PROBLEM STATEMENT » Only one stretch of the records below is wanted: the lines from the one holding "TOÁN 9- KNTT(BỘ THỐNG NHẤT)- BỘ TRẮC NGHIỆM" through the one holding "Phương trình chứa ẩn ở mẫu". Return it exactly, both ends included.

STUDY MATERIAL »
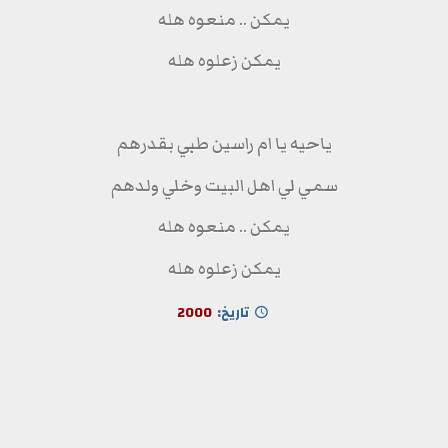
يمكن .. منعوه هله
يمكن زعلوه هله
ياحيه يا ام راسين طبي بقدرهم
سمي لي اهل البيت وخلي ولدهم
يمكن .. منعوه هله
يمكن زعلوه هله
تاريخ:
2000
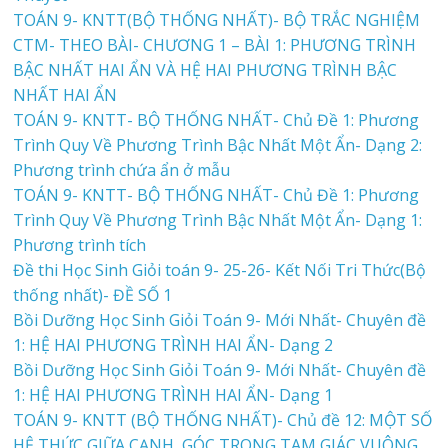
TOÁN 9- KNTT(BỘ THỐNG NHẤT)- BỘ TRẮC NGHIỆM
CTM- THEO BÀI- CHƯƠNG 1 – BÀI 1: PHƯƠNG TRÌNH
BẬC NHẤT HAI ẨN VÀ HỆ HAI PHƯƠNG TRÌNH BẬC
NHẤT HAI ẨN
TOÁN 9- KNTT- BỘ THỐNG NHẤT- Chủ Đề 1: Phương
Trình Quy Về Phương Trình Bậc Nhất Một Ẩn- Dạng 2:
Phương trình chứa ẩn ở mẫu
TOÁN 9- KNTT- BỘ THỐNG NHẤT- Chủ Đề 1: Phương
Trình Quy Về Phương Trình Bậc Nhất Một Ẩn- Dạng 1:
Phương trình tích
Đề thi Học Sinh Giỏi toán 9- 25-26- Kết Nối Tri Thức(Bộ
thống nhất)- ĐỀ SỐ 1
Bồi Dưỡng Học Sinh Giỏi Toán 9- Mới Nhất- Chuyên đề
1: HỆ HAI PHƯƠNG TRÌNH HAI ẨN- Dạng 2
Bồi Dưỡng Học Sinh Giỏi Toán 9- Mới Nhất- Chuyên đề
1: HỆ HAI PHƯƠNG TRÌNH HAI ẨN- Dạng 1
TOÁN 9- KNTT (BỘ THỐNG NHẤT)- Chủ đề 12: MỘT SỐ
HỆ THỨC GIỮA CẠNH, GÓC TRONG TAM GIÁC VUÔNG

RESULT BELOW »
TOÁN 9- KNTT(BỘ THỐNG NHẤT)- BỘ TRẮC NGHIỆM
CTM- THEO BÀI- CHƯƠNG 1 – BÀI 1: PHƯƠNG TRÌNH
BẬC NHẤT HAI ẨN VÀ HỆ HAI PHƯƠNG TRÌNH BẬC
NHẤT HAI ẨN
TOÁN 9- KNTT- BỘ THỐNG NHẤT- Chủ Đề 1: Phương
Trình Quy Về Phương Trình Bậc Nhất Một Ẩn- Dạng 2:
Phương trình chứa ẩn ở mẫu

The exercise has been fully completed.